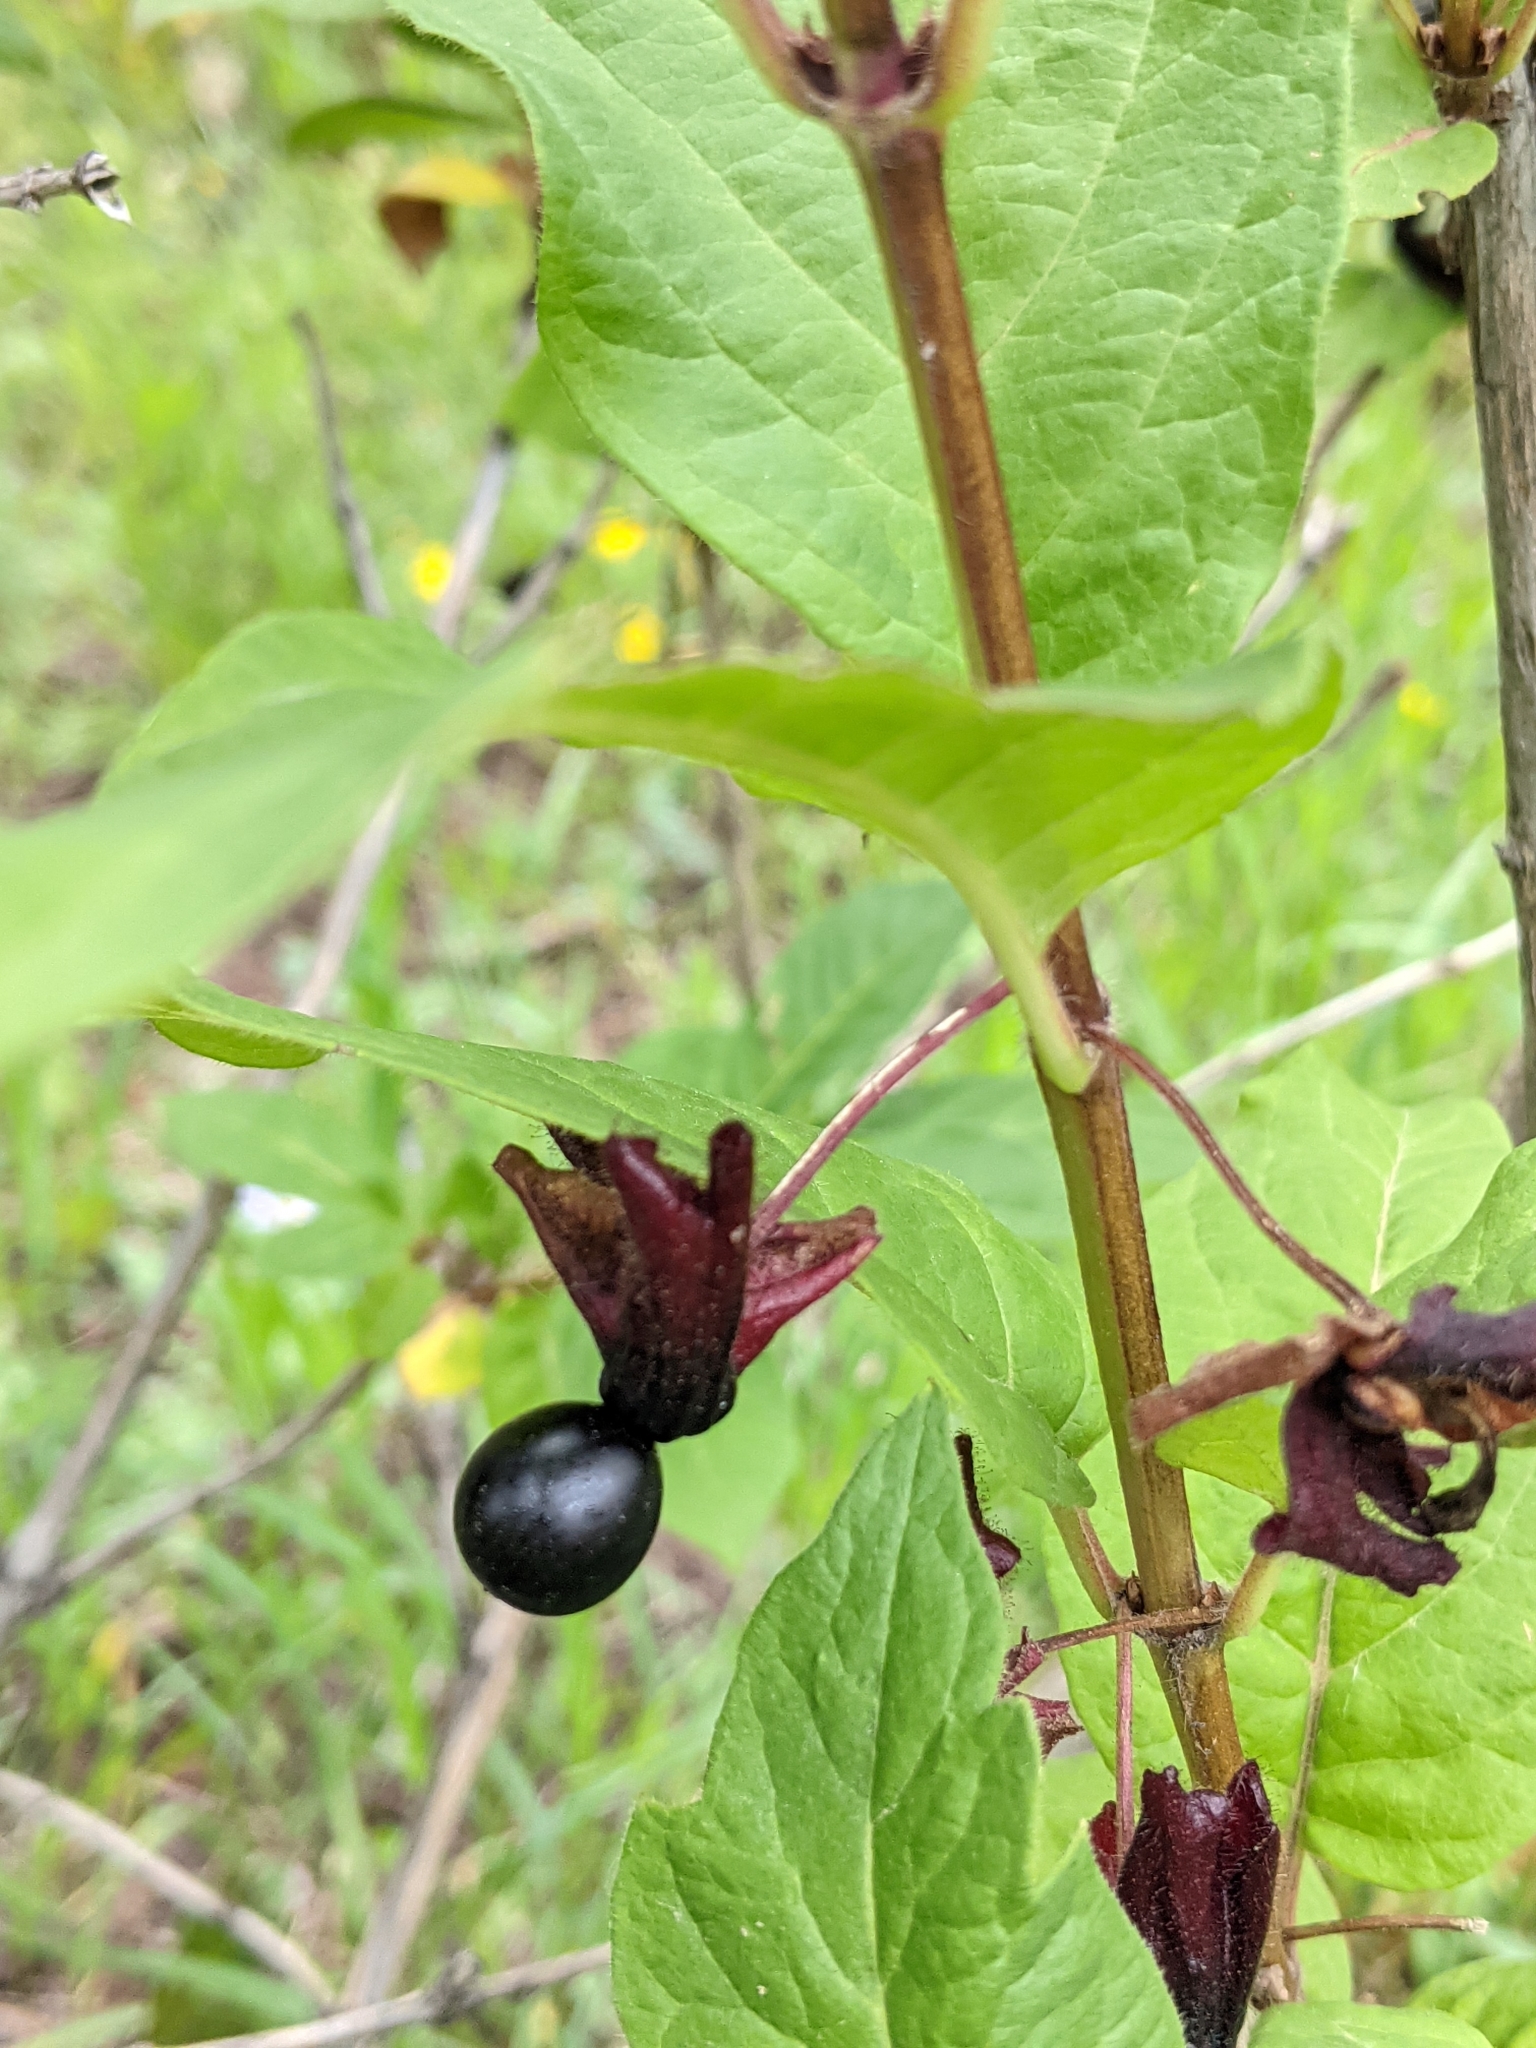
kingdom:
^^^^
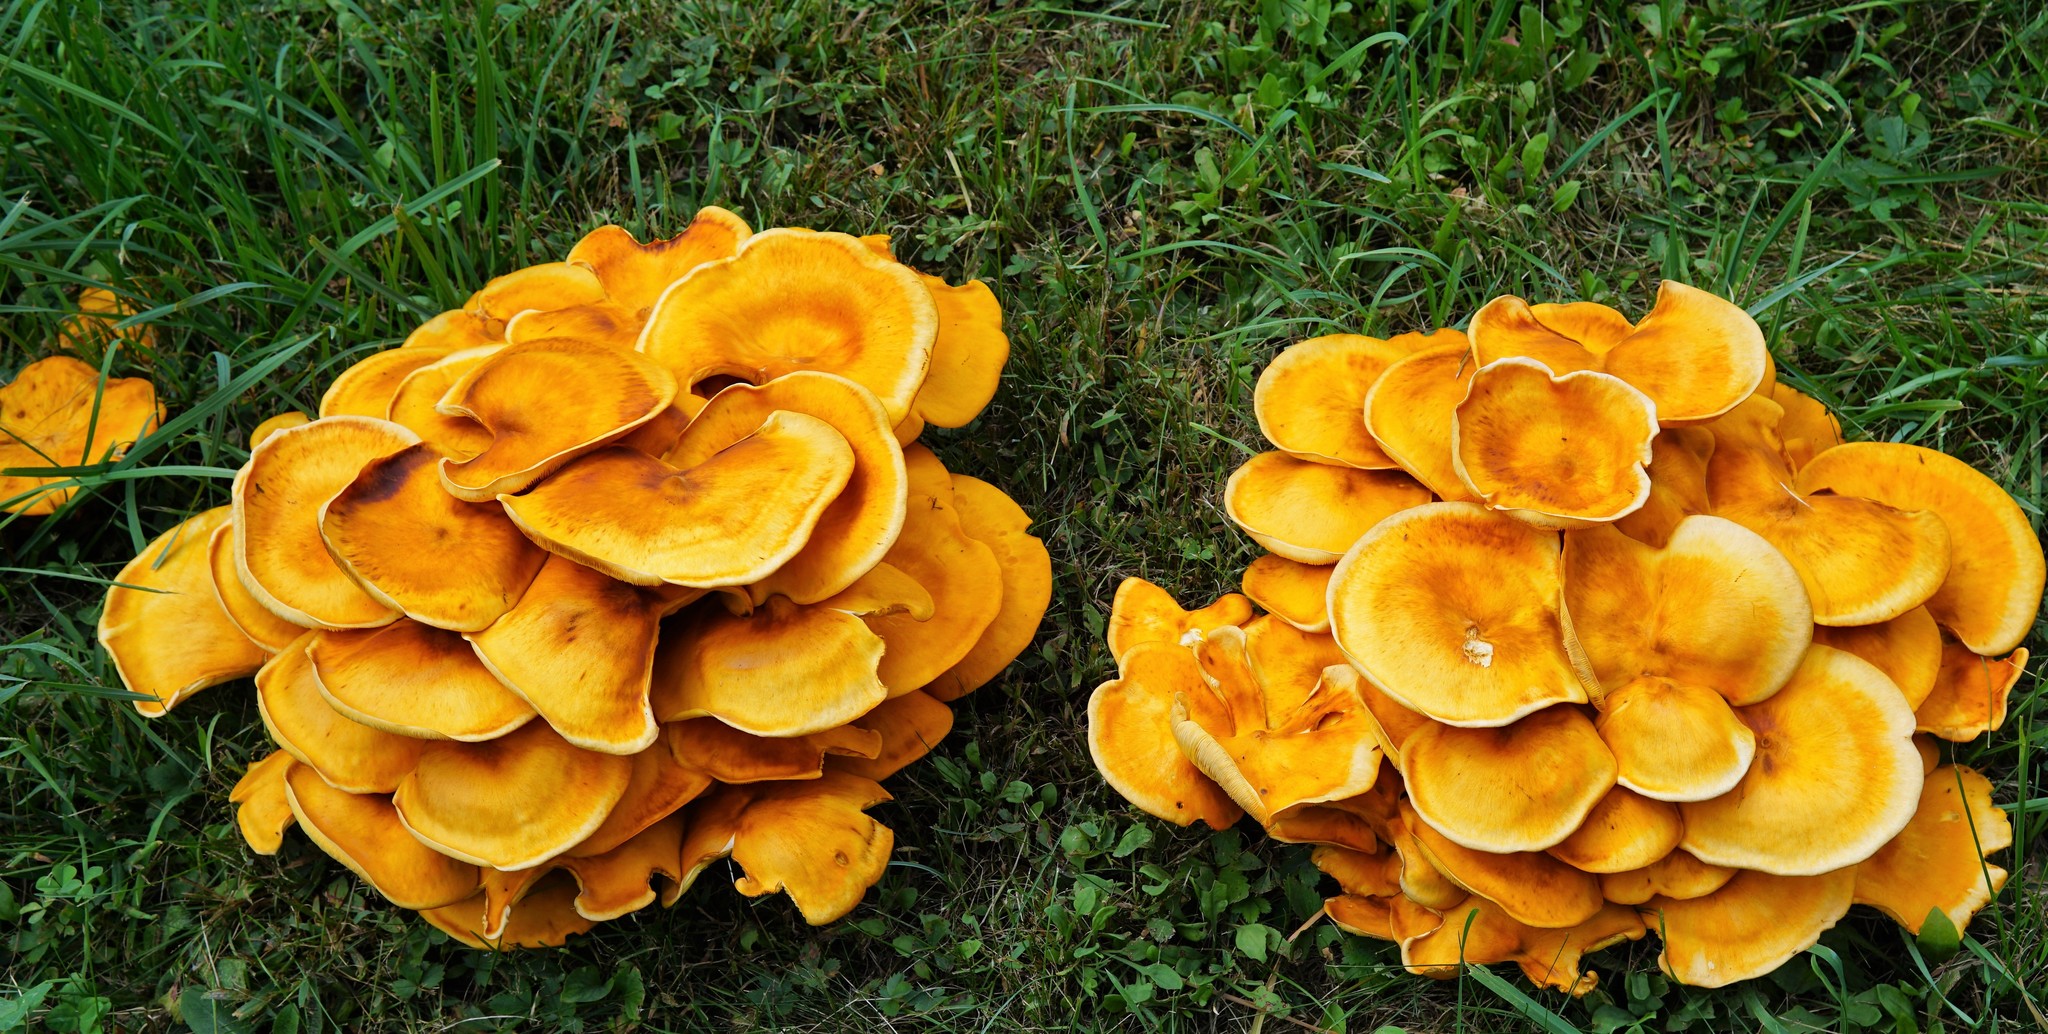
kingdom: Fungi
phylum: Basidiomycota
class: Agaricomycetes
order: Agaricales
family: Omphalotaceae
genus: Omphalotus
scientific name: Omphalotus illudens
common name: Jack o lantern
^^^^
> Set exercise: Update the lines from the one with "class: Agaricomycetes" up to and including the one with "common name: Jack o lantern" by changing "common name" to "vernacular name" and leaving everything else unchanged. Give back only those lines.

> Full response:
class: Agaricomycetes
order: Agaricales
family: Omphalotaceae
genus: Omphalotus
scientific name: Omphalotus illudens
vernacular name: Jack o lantern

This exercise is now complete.